Spot the paragraph where Kallyr actually means what she says -
the one where she's not deliberately trying to mislead at least one member of the audience.
Hint: yes, "the" paragraph. Singular.
The first one. The one where she's giving orders to the troops. As far as I can tell, every other thing she says or
does in the entire plot is intended to mislead someone, in some way. So if you think her motivations and reasoning are a
bit odd in places, that's because she's lying about what they are.
"everyone knows that..." is, obviously, a code phrase, meaning "it's completely untrue that..."
What's the other code word here, and what does it mean?
"Careless". It means "got by your own side." As used in her comment on her own capture (which was Elusu's fault),
and several times about Rulf. Insterid got the reference, no-one else present did. And for extra marks, who, in an entirely different document, applied it to Euglyptus?
That's a King of Sartar reference: Denseros, writing CHDP. In 1613 (see, it was linked!):
"Euglyptus was shocked.

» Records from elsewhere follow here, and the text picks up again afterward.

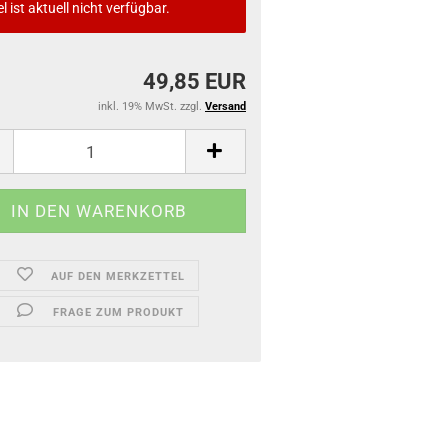
el ist aktuell nicht verfügbar.
49,85 EUR
inkl. 19% MwSt. zzgl.
Versand
AUF DEN MERKZETTEL
FRAGE ZUM PRODUKT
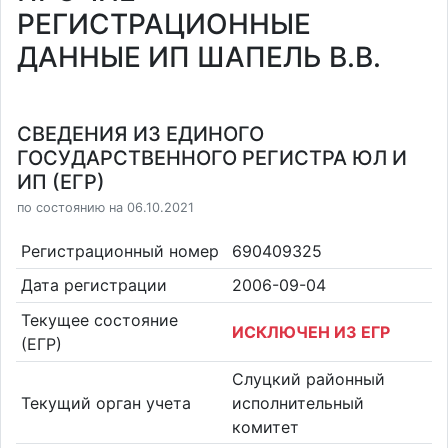
РЕГИСТРАЦИОННЫЕ
ДАННЫЕ ИП ШАПЕЛЬ В.В.
СВЕДЕНИЯ ИЗ ЕДИНОГО
ГОСУДАРСТВЕННОГО РЕГИСТРА ЮЛ И
ИП (ЕГР)
по состоянию на 06.10.2021
Регистрационный номер
690409325
Дата регистрации
2006-09-04
Текущее состояние
ИСКЛЮЧЕН ИЗ ЕГР
(ЕГР)
Слуцкий районный
Текущий орган учета
исполнительный
комитет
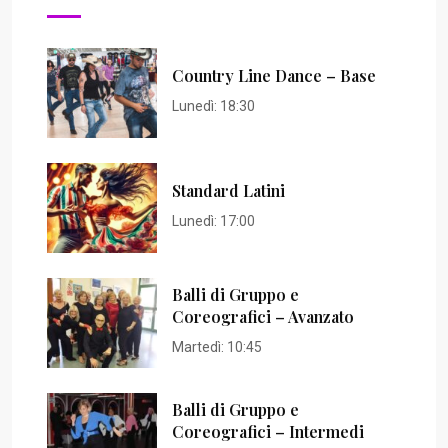
Country Line Dance – Base
Lunedì:
18:30
Standard Latini
Lunedì:
17:00
Balli di Gruppo e
Coreografici – Avanzato
Martedì:
10:45
Balli di Gruppo e
Coreografici – Intermedi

He was also careless, and he was found dead of a surfeit of sugared eels.
The generals mourned his passing and welcomed the new general who came to command them."

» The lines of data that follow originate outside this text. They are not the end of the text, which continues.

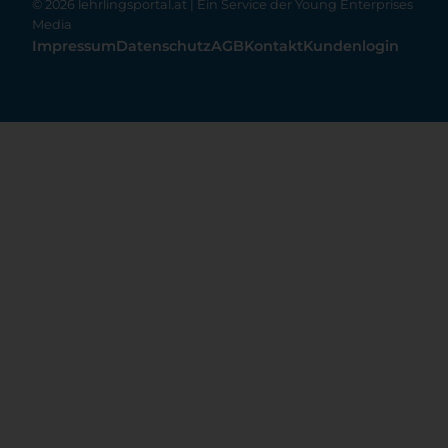
© 2026 lehrlingsportal.at | Ein Service der
Young Enterprises
Media
Impressum
Datenschutz
AGB
Kontakt
Kundenlogin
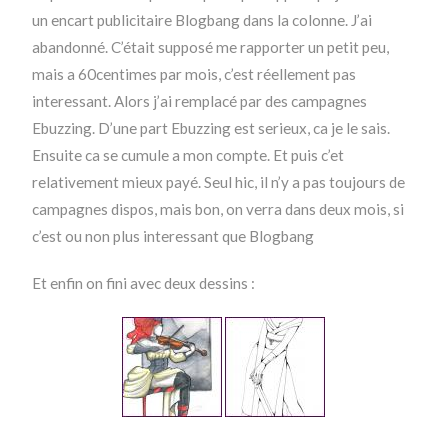
un encart publicitaire Blogbang dans la colonne. J’ai
abandonné. C’était supposé me rapporter un petit peu,
mais a 60centimes par mois, c’est réellement pas
interessant. Alors j’ai remplacé par des campagnes
Ebuzzing. D’une part Ebuzzing est serieux, ca je le sais.
Ensuite ca se cumule a mon compte. Et puis c’et
relativement mieux payé. Seul hic, il n’y a pas toujours de
campagnes dispos, mais bon, on verra dans deux mois, si
c’est ou non plus interessant que Blogbang
Et enfin on fini avec deux dessins :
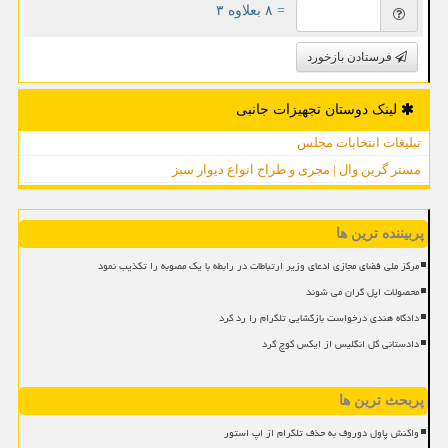
= ۸ بعلاوه ۳
فرستادن بازخورد
لینک دوستان تجهیزات جانبی
تبلیغات انتخابات مجلس
مستر گرین وال | مجری و طراح انواع دیوار سبز
پربیننده ترین ها
مرکز ملی فضای مجازی ادعای وزیر ارتباطات در رابطه با یک مصوبه را تکذیب نمود
محصولات اپل گران می شوند
دادگاه هندی درخواست بازگشایی تلگرام را رد کرد
دادستانی کل انگلیس از ایکس کوچ کرد
پربحث ترین ها
واکنش پاول دوروف به حذف تلگرام از اپ استور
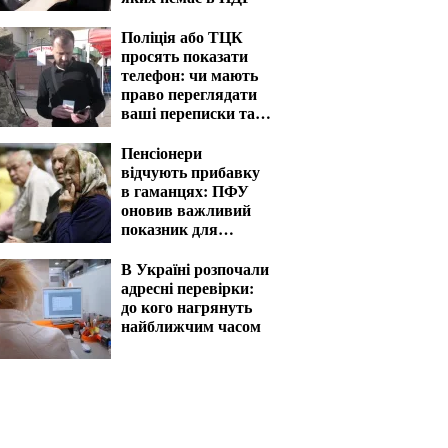
Поліція або ТЦК
просять показати
телефон: чи мають
право переглядати
ваші переписки та
фото
Пенсіонери
відчують прибавку
в гаманцях: ПФУ
оновив важливий
показник для
розрахунку виплат
В Україні розпочали
адресні перевірки:
до кого нагрянуть
найближчим часом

Who else in real history got taken out by a roof-tile to the head?
Pyrrhus of Epirus (319-279 BC).
Major Greek hero, gave his name to the Pyrric Victory, and used Flaming Pigs in battle.
Conquered most of Greece, invaded Rome and won.
Hannibal, when asked who was the greatest general ever, put Pyrrhus in the top three.
But, while visiting a friend in Argos... "in the street fighting Pyrrhus was stunned by a tile hurled from a roof
by an Argive woman. While he was only partly conscious, one of Antigonus' men recognised him and killed him."
Fortunately Gemellus wasn't quite that decisive.
Spot the phrase that's a tribute to "The Widow's Tale"
"Waste of a good horse"
And the location that's a tribute to "Helden".
OK, this was pretty distant and vague. In "Helden", the hero and heroine spend the night in an abandoned stead.
He discovers afterwards that it used to be hers and her husband's, before she was widowed.
The stead this lot use as a base was Olava's, before she was widowed.
You do know the modern name for Tabula, don't you?
Backgammon. Played by the Romans, all the way through the Middle Ages,
and had the doubling cube introduced in 1920s America.
What were the two songs Elusu was singing?
"We like the moon" is a bit of Flash, linked to from Nick Brooke's Songbook.
Yes, it does worry me that Elusu apparently has Internet access!
The second one that got stopped in a hurry was
"Raise the tribes for Starbrow", by John Hughes.